It's Tuesday or rather tease day.
I started the day by teasing @NaiveGlobalist with images of delicious dosas. That did the trick and ignited the hunger it is made to satiate. Ironically enough our conversation began a few days back with discussion on hunger.
A hunger that is so primal and inate that it cannot be satiated by food packets or the choicest a la carte meals.
"...the joy of eating depends on the hunger I bring to the table, not the quality of food on the table."
What do you hunger for?
I struggle to answer that honestly. I'm not underprivileged. I enjoy 3 square meals a day. And I'm not hungry for sex, money or fame either. My hedonistic days are far behind me.
But, the answer to this question plagues me everyday. Is this the truth I hunger for?
As I think about it, I chance upon a fleeting insight.
Hunger = Growth
Satiation = Stagnation
Yearning for Learning
Just as the taste of a meal depends of my hunger, my quest for knowledge is served more by my desire to learn than the teacher's desire to teach. I've been enjoying online courses aplenty in the months past and present.
They've all provided the value they promised and more. But I wonder how much of the knowledge I derive is dependent on my deep desire to learn.
Stay hungry. Steve Jobs
Many students sat in on the calligraphy class at Portland's Reed College.
But just a decade later, a student went on to create the first computer with beautiful typography. Need I mention his name? Steve Jobs' hunger provided the fuel that was ignited by his instructor Palladino's teaching acumen.
Hunger gets a negative rap and is seen as something that must be eradicated. But it is hunger that keeps an animal in the wild alive. It is hunger that drivers the hunter. The hustler depends on hunger to fuel his ambition. What would drive my hunger for knowledge if I had all the answers?
Every and religious and spiritual practise includes fasting as a means to discover oneself. A simple technique of deprivation is used to grow closer to the absolute. I want to leverage my hunger as a tool for growth.
So rather than stuff myself silly, with food, drugs and alcohol, I refrain from the empty satisfaction of satiating my cravings. Instead I look to nurture it and keep the fuel burning. I eat no more than a meal o r two a day. Never three. I've been off any mood-altering substance since over 15 years.

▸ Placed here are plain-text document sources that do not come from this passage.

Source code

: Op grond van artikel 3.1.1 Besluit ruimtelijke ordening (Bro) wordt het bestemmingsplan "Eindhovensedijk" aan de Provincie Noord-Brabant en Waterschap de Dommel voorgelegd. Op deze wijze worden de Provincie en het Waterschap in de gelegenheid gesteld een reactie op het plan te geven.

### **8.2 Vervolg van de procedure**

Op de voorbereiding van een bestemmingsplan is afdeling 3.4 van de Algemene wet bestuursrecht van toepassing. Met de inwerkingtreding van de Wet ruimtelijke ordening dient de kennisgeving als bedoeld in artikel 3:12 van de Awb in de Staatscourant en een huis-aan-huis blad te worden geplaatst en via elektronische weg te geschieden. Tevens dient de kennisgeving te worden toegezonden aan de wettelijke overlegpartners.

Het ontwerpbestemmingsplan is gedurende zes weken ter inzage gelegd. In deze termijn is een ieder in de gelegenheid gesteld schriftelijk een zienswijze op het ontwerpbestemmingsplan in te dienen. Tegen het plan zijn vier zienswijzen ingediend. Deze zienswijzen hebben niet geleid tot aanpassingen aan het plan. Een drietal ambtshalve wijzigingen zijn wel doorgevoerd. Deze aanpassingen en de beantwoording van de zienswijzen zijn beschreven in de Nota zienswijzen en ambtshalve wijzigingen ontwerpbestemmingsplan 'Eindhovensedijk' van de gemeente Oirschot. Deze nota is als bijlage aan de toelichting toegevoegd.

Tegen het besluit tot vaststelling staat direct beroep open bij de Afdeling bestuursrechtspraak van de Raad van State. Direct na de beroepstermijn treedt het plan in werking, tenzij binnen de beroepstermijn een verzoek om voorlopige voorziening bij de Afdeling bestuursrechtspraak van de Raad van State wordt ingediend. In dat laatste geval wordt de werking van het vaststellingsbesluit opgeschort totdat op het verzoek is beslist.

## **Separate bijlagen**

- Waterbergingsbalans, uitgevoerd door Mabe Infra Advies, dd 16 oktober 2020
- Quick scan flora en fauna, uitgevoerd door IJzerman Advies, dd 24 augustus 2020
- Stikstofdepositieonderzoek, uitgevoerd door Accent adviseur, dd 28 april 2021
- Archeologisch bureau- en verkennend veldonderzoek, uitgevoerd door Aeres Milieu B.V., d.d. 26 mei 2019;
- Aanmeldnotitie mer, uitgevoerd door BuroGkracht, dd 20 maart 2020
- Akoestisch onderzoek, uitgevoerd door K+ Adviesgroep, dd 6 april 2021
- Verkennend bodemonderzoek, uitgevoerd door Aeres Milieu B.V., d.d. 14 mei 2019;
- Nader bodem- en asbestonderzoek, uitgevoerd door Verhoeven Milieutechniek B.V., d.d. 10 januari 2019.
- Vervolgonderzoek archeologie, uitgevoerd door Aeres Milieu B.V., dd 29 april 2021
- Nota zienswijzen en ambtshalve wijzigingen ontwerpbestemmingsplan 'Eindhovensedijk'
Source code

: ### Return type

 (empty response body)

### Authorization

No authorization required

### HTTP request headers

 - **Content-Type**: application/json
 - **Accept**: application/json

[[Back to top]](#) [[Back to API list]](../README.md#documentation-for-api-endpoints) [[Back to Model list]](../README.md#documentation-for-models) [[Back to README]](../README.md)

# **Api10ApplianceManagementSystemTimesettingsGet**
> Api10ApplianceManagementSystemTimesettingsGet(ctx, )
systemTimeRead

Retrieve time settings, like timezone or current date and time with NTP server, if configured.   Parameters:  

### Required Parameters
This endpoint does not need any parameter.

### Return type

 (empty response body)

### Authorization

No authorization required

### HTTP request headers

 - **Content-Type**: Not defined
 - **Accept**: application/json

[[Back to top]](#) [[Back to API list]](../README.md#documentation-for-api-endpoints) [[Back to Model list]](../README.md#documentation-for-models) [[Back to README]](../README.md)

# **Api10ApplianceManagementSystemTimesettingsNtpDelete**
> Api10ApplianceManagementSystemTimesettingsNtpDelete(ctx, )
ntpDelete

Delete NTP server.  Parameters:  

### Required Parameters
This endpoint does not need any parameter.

No man or woman can be hungrier than an addict in need of a fix. We see so many people around us fail at their chosen tasks. Very often, this occurs despite access to the best of resources.
But an addict never fails to source a fix. Never. Situations, circumstances and people may conspire against the odds, but one way or another, the dope will find it's way into the vein.
There's a single-mindedness. A laser-like focus, reserved only for the truly hungry. A desperation that cuts through fear, without hesitation. Self doubt, drowned in the desire for knowledge. No imposter syndrome can survive the searing focus of a hungry soul.
What goal, dream or desire would invoke in you such fiendish obsession? Choose it and fuel that rabid hunger to reach it at all odds. I wonder if that why I'm writing this newsletter to you daily. Every single day. An obsession to write, create and connect.
The hunger to succeed is overrated, and underrated at the same time.
Put off until tomorrow that which you can do today.
If. If you want to do it tomorrow.
If you want to do it everyday for the rest of your life.
This maxim may seem like the antithesis to daily action. But I'll tell you how I put this in play. I have a goal to write every day. However, I'm not going to depend on inspiration. Nor will a regimental routine drive me to write. With fire and passion.
Instead I use the pangs of hunger to write. I write. Because I yearn to express myself. To unleash the insatiable desire to share myself with you.
But I never complete it. I put it off until tomorrow.
Just like this letter to you.
I'm not going to conclude it.
If you came to a conclusion nonetheless, write in. Waiting hungrily.
Remember, the only thing you’re bringing to the table is hunger.
But that maybe the only thing you need.